THE DATA:
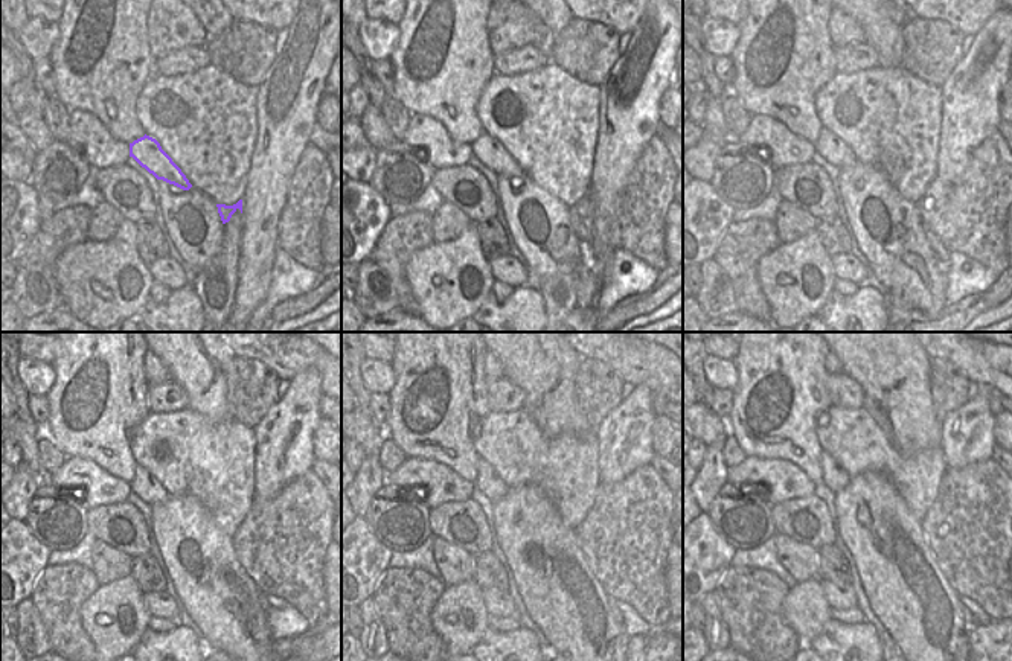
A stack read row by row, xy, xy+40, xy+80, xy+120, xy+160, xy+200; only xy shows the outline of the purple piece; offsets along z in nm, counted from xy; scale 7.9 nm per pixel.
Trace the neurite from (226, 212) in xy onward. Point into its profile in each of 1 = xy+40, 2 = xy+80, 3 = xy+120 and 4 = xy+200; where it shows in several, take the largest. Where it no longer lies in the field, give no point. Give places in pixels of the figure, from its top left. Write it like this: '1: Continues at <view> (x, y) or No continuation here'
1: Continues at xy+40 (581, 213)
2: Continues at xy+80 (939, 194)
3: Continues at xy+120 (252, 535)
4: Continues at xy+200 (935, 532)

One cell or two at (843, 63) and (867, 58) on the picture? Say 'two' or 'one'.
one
==
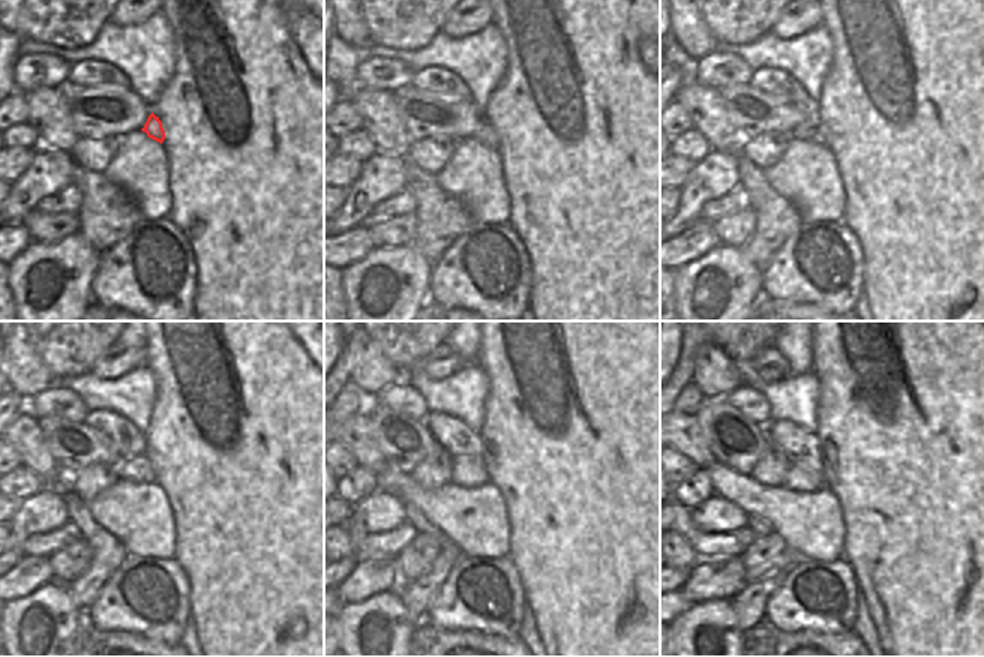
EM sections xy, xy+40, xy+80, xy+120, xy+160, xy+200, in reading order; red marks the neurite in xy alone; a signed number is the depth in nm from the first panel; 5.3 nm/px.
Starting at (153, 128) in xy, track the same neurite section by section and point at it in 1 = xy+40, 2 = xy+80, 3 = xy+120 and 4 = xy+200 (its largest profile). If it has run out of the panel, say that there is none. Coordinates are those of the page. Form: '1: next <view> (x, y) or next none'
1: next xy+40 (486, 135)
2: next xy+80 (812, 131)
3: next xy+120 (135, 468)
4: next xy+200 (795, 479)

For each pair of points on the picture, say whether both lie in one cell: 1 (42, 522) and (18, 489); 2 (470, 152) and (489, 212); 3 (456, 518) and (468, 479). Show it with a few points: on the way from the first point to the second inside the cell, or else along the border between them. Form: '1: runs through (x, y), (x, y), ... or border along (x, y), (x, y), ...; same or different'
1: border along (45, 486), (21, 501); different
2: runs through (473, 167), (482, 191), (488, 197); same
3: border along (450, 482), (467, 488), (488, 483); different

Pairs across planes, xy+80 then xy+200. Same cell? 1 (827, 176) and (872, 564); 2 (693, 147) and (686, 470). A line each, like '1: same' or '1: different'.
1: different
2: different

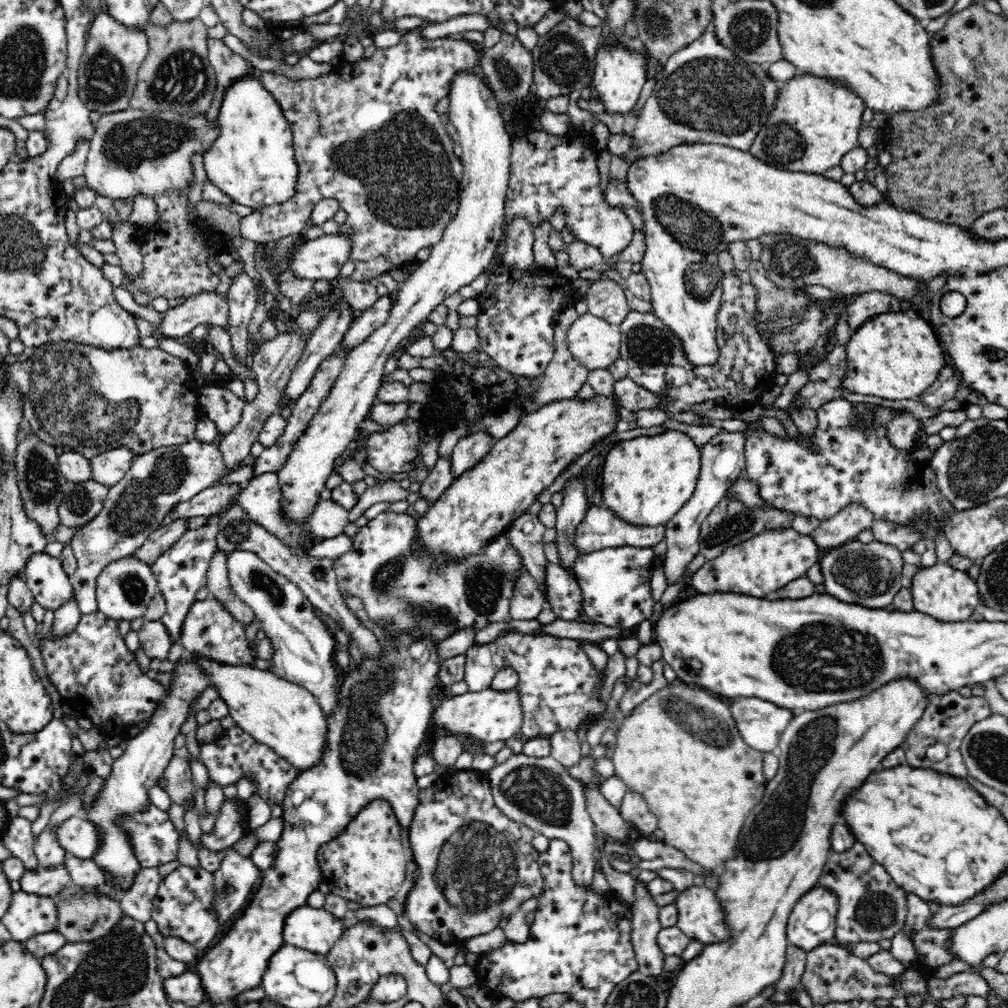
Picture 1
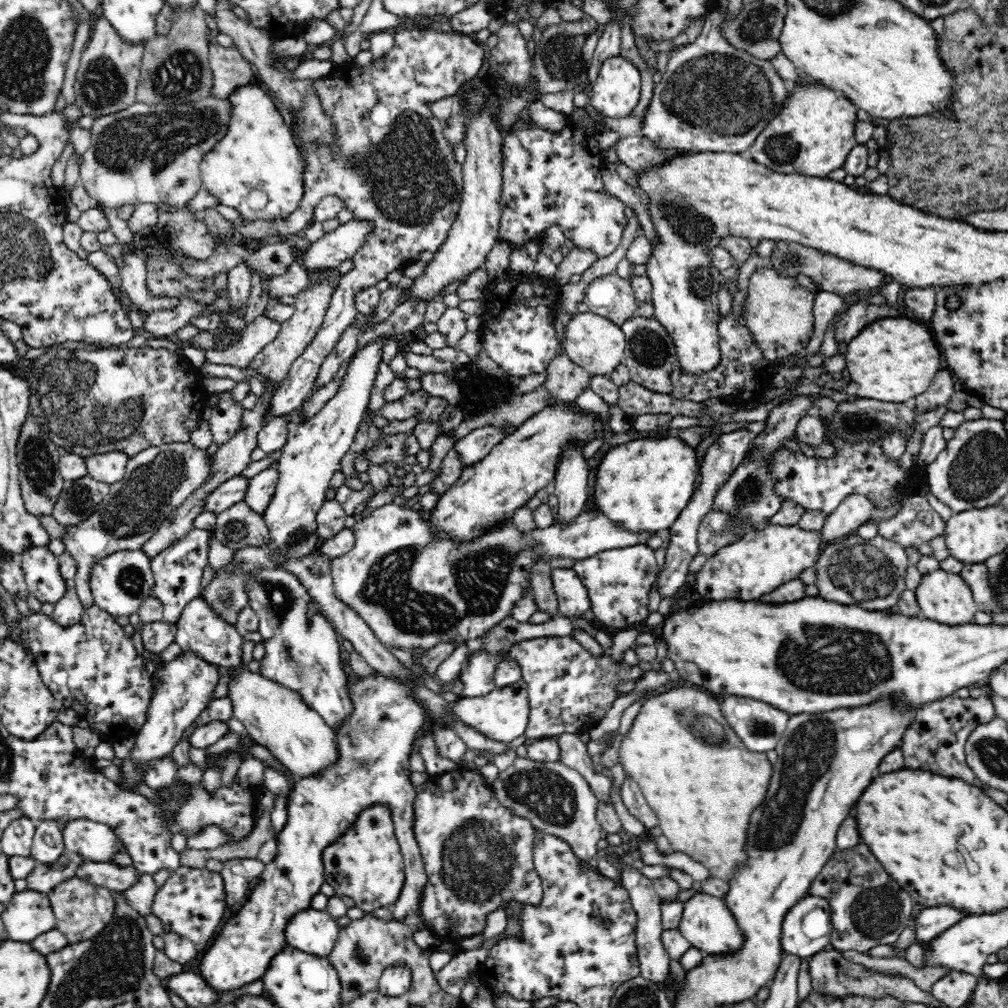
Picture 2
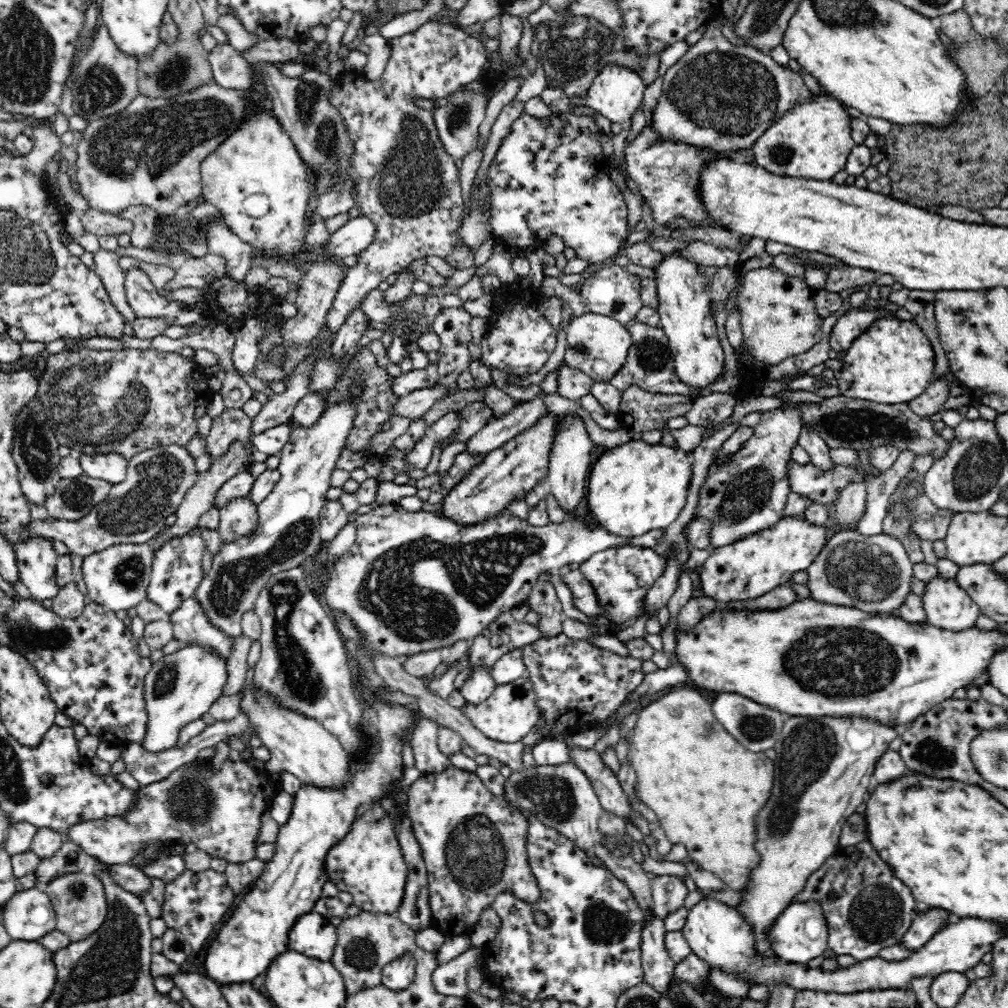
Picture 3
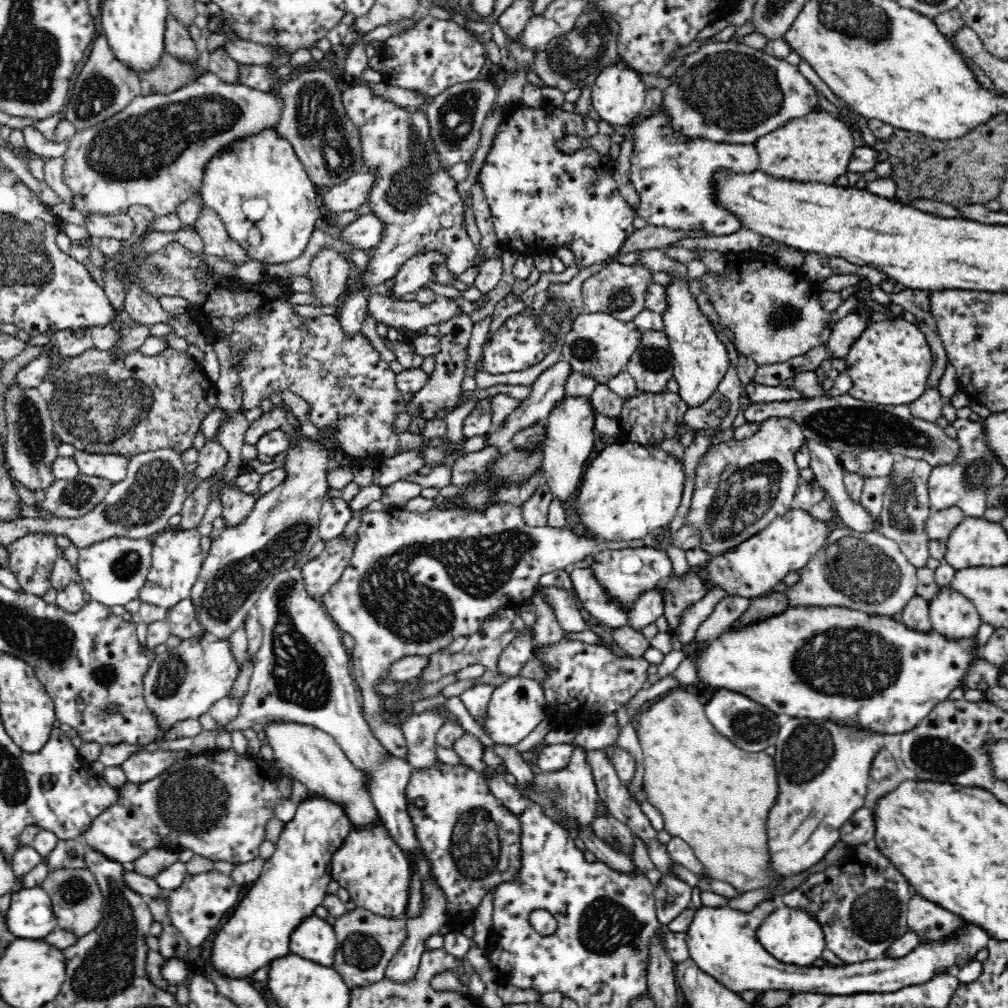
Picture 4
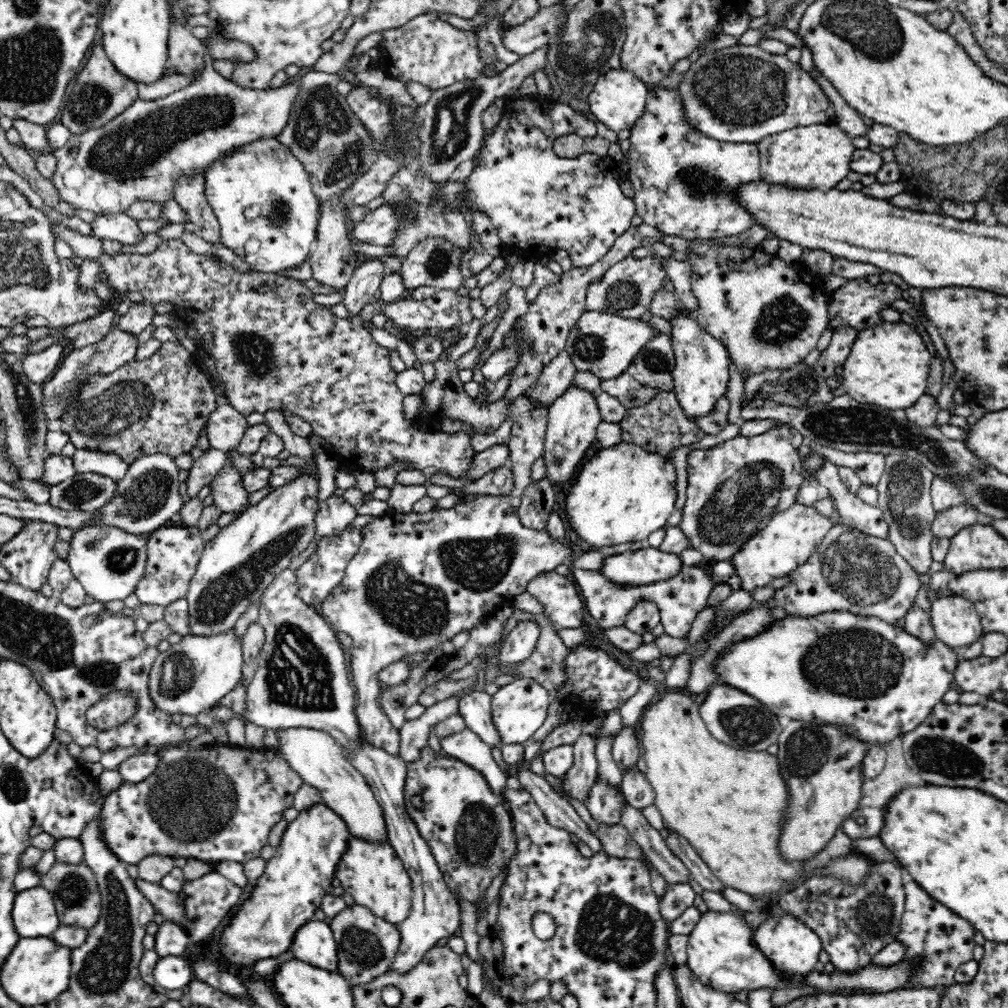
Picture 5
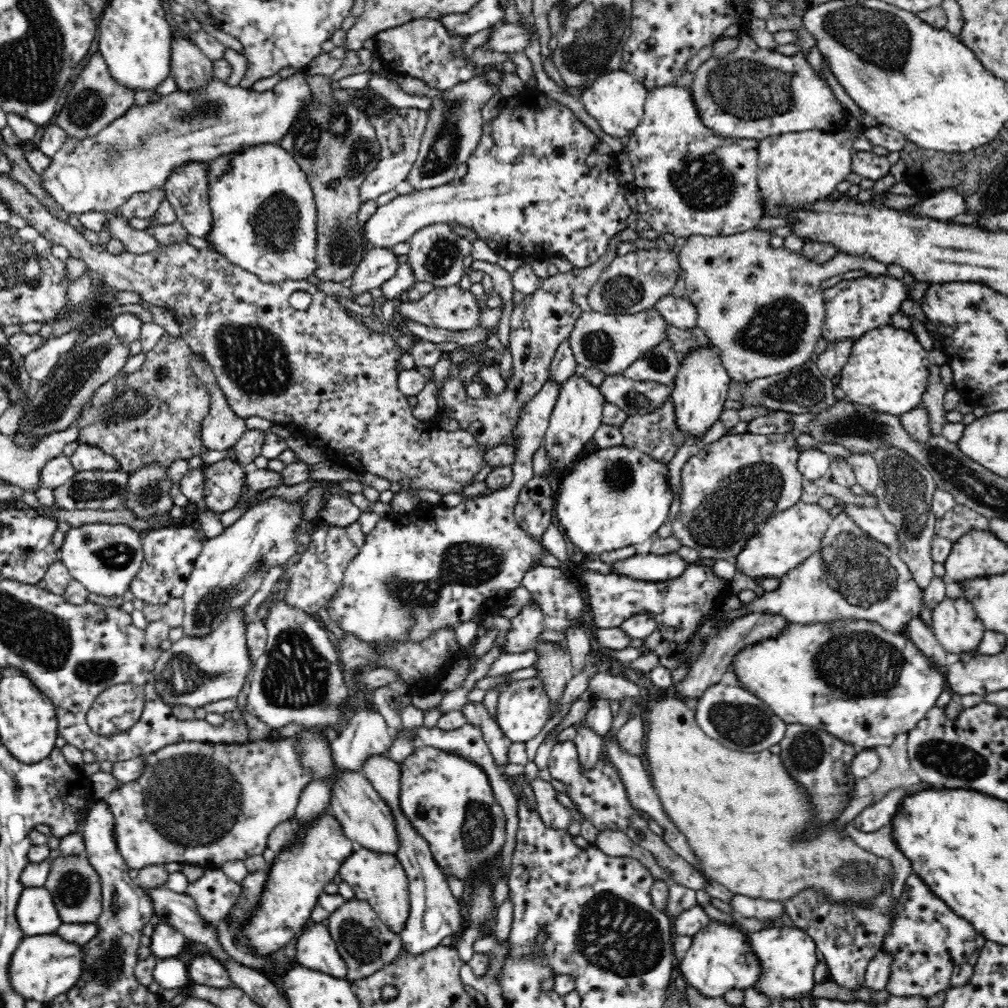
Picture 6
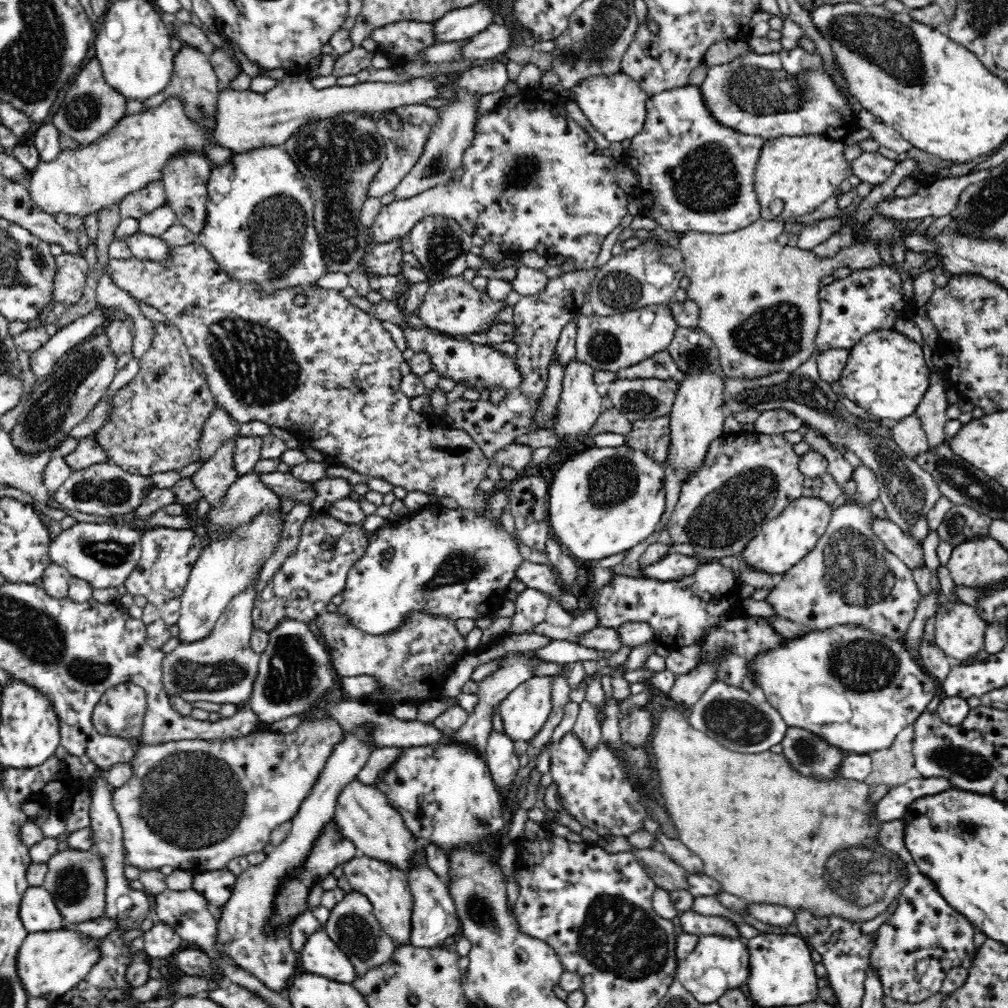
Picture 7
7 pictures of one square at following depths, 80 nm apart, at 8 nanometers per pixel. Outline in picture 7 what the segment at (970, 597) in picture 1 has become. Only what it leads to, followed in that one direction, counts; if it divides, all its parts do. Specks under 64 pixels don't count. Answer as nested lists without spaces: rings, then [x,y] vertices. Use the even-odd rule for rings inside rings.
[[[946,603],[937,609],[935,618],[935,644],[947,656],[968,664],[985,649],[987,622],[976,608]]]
* * *
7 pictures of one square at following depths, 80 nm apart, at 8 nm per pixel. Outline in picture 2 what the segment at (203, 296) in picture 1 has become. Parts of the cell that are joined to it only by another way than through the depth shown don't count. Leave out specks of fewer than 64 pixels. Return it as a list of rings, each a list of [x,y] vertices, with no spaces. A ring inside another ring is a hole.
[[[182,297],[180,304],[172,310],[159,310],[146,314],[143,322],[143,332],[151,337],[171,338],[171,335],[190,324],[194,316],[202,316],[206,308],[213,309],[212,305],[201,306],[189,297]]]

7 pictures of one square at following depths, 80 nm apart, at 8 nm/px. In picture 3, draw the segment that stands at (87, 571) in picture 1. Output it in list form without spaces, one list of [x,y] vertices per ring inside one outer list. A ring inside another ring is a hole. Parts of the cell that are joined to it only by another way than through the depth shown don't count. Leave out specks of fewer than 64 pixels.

PROBLEM REQUIREMENTS: In your answer, include only the lines above starting at the line that holds "in picture 2" and ending at the line that holds "at 8 nm/px.", copied exactly.

RESPONSE:
7 pictures of one square at following depths, 80 nm apart, at 8 nm per pixel. Outline in picture 2 what the segment at (203, 296) in picture 1 has become. Parts of the cell that are joined to it only by another way than through the depth shown don't count. Leave out specks of fewer than 64 pixels. Return it as a list of rings, each a list of [x,y] vertices, with no spaces. A ring inside another ring is a hole.
[[[182,297],[180,304],[172,310],[159,310],[146,314],[143,322],[143,332],[151,337],[171,338],[171,335],[190,324],[194,316],[202,316],[206,308],[213,309],[212,305],[201,306],[189,297]]]

7 pictures of one square at following depths, 80 nm apart, at 8 nm/px. In picture 3, draw the segment that stands at (87, 571) in picture 1. Output it in list form without spaces, one list of [x,y] vertices per ring inside one outer list. A ring inside another ring is a hole. Parts of the cell that are joined to it only by another way than through the depth shown don't count. Leave out specks of fewer than 64 pixels.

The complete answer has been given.